Code Debugging & Generation
The 32B distill scored 72.6% on LiveCodeBench. When given a broken function and asked to find and fix the bug, R1 systematically traces through the logic before proposing fixes — producing better results than non-reasoning models that jump straight to a solution.
Complex Reasoning Tasks
Logical puzzles, argument analysis, ethical dilemmas, and multi-step planning all benefit from R1's reasoning approach. The model is particularly strong at tasks where showing-your-work leads to better answers.
Where Standard Models May Be Better
R1's reasoning overhead makes it slower and sometimes over-engineered for simple tasks. For quick chat responses, short summaries, or simple factual questions, a standard model like Llama 3.1 8B will respond faster without the thinking overhead. Use R1 when the problem actually benefits from deeper reasoning.
Optimization Tips
Control Context Length
DeepSeek R1's chain-of-thought can consume substantial context. Set an appropriate context window:
ollama run deepseek-r1:32b --num-ctx 16384
For complex multi-step problems, you may want 32K or 64K context. But each doubling of context roughly doubles KV cache VRAM usage — monitor with nvidia-smi.

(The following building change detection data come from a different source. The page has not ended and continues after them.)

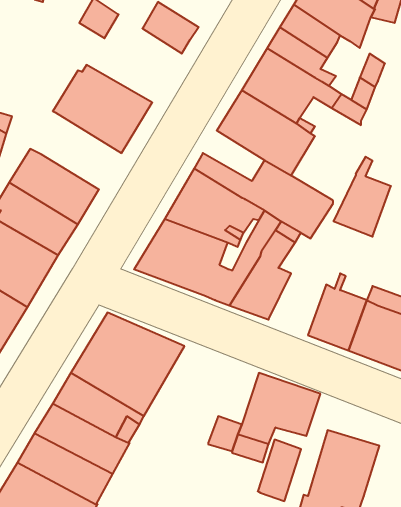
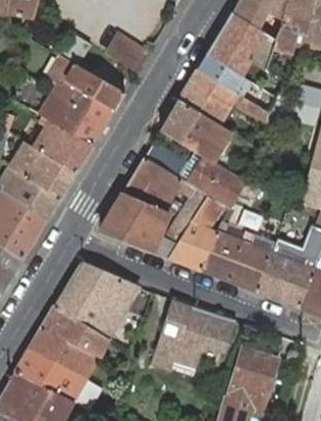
building: none -> [48,59,124,109]
building: none -> [21,116,92,172]
building: [333,157,391,237] -> [199,220,240,278]
building: [258,440,301,501] -> [160,299,192,344]

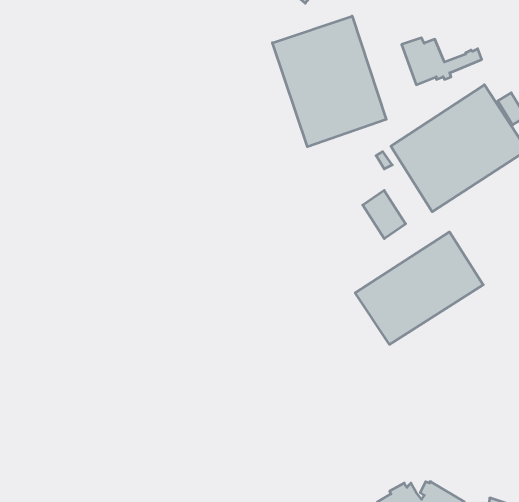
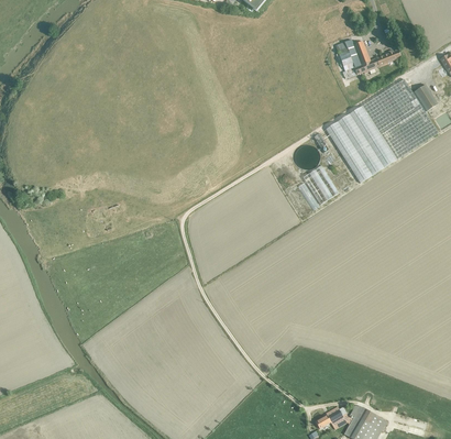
building: [272,16,386,147] -> none
building: [355,232,483,344] -> none

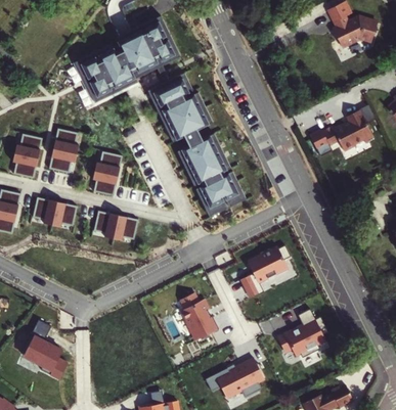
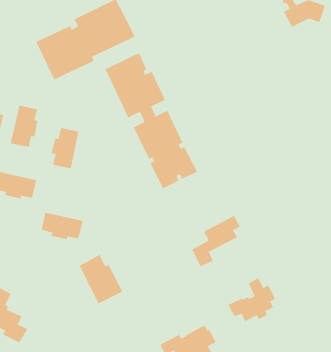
building: [320,110,373,151] -> none
building: [93,211,138,240] -> [41,212,84,240]
building: [172,290,219,344] -> [79,254,123,305]

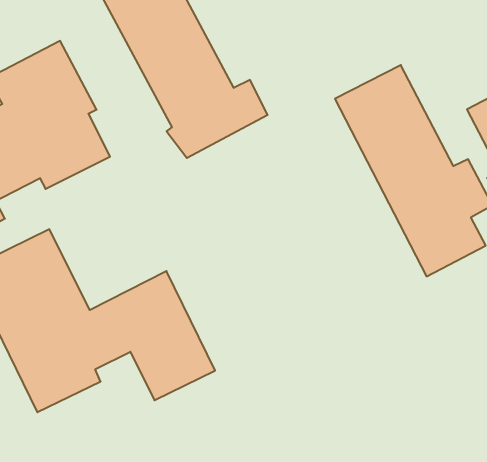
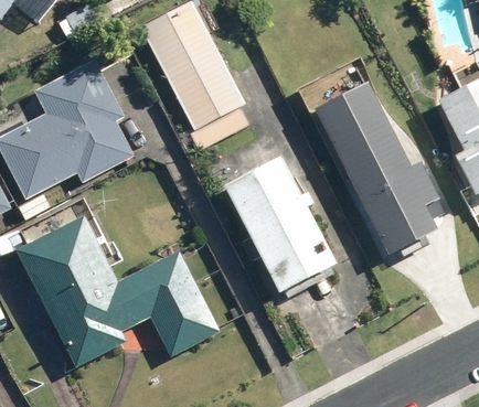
building: none -> [228,153,341,290]

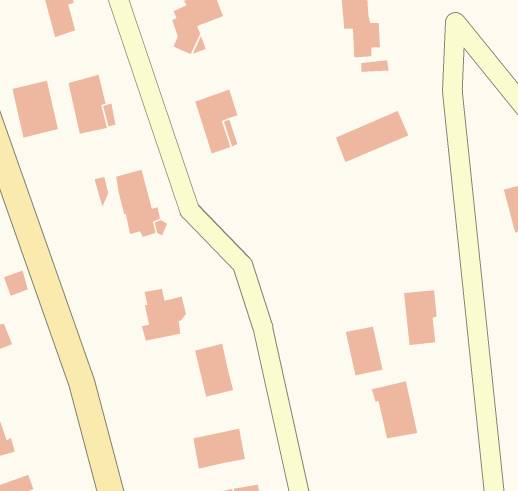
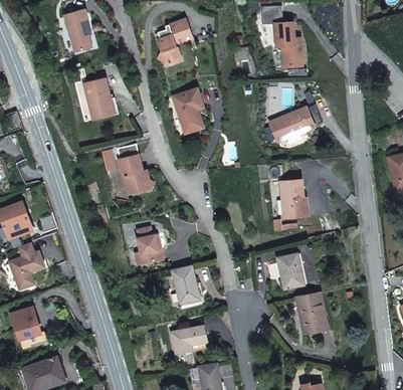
building: [12,80,59,138] -> none
building: [403,290,438,346] -> [279,179,304,218]

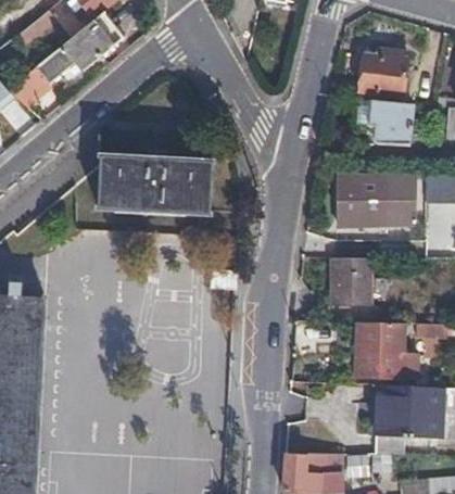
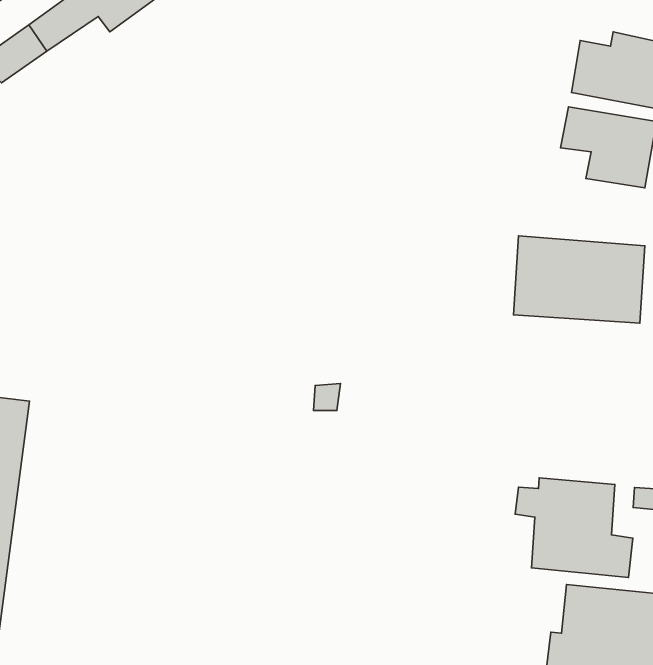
building: [94,155,212,214] -> none
building: [330,257,369,305] -> none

Use the API for Applications
Ollama's API is OpenAI-compatible. Any code using the OpenAI SDK works with local DeepSeek R1:
from openai import OpenAI
client = OpenAI(base_url="http://localhost:11434/v1", api_key="ollama")
response = client.chat.completions.create(
model="deepseek-r1:32b",
messages=[{"role": "user", "content": "Prove that √2 is irrational"}],
)
print(response.choices[0].message.content)
Disable Thinking for Simple Tasks
When you need quick responses and the task does not benefit from reasoning:
/set parameter think false
This produces faster responses without the <think> block — functionally similar to a standard LLM.
Hardware Recommendations for DeepSeek R1
Based on our testing, here are the hardware setups we recommend specifically for DeepSeek R1:
| Budget | Hardware | Best R1 Model | Experience |
|---|---|---|---|
| Under $500 | RTX 4060 Ti 16GB | R1 14B | Good reasoning, interactive speed |
| Under $1,000 | RTX 3090 (used) | R1 32B | Strong reasoning, 30 t/s |
| Under $2,500 | RTX 4090 | R1 32B | Strong reasoning, 42 t/s |
| Silent + simple | Mac Studio M4 Max 128GB | R1 70B | Best local reasoning, silent |
For a broader look at hardware for local AI, see our complete GPU buyer's guide and budget AI PC build guide.
Start Running It
DeepSeek R1 is a genuine step change in what open-source local AI can do. The 32B distill running on a $850 used RTX 3090 handles math, code, and reasoning tasks that previously required cloud subscriptions to state-of-the-art models. That is an extraordinary capability shift.
Install Ollama, pull deepseek-r1:32b, and give it a hard math problem or a tricky debugging task. Watch it think through the problem step by step. The quality of the output will make the case for local AI better than any benchmark chart.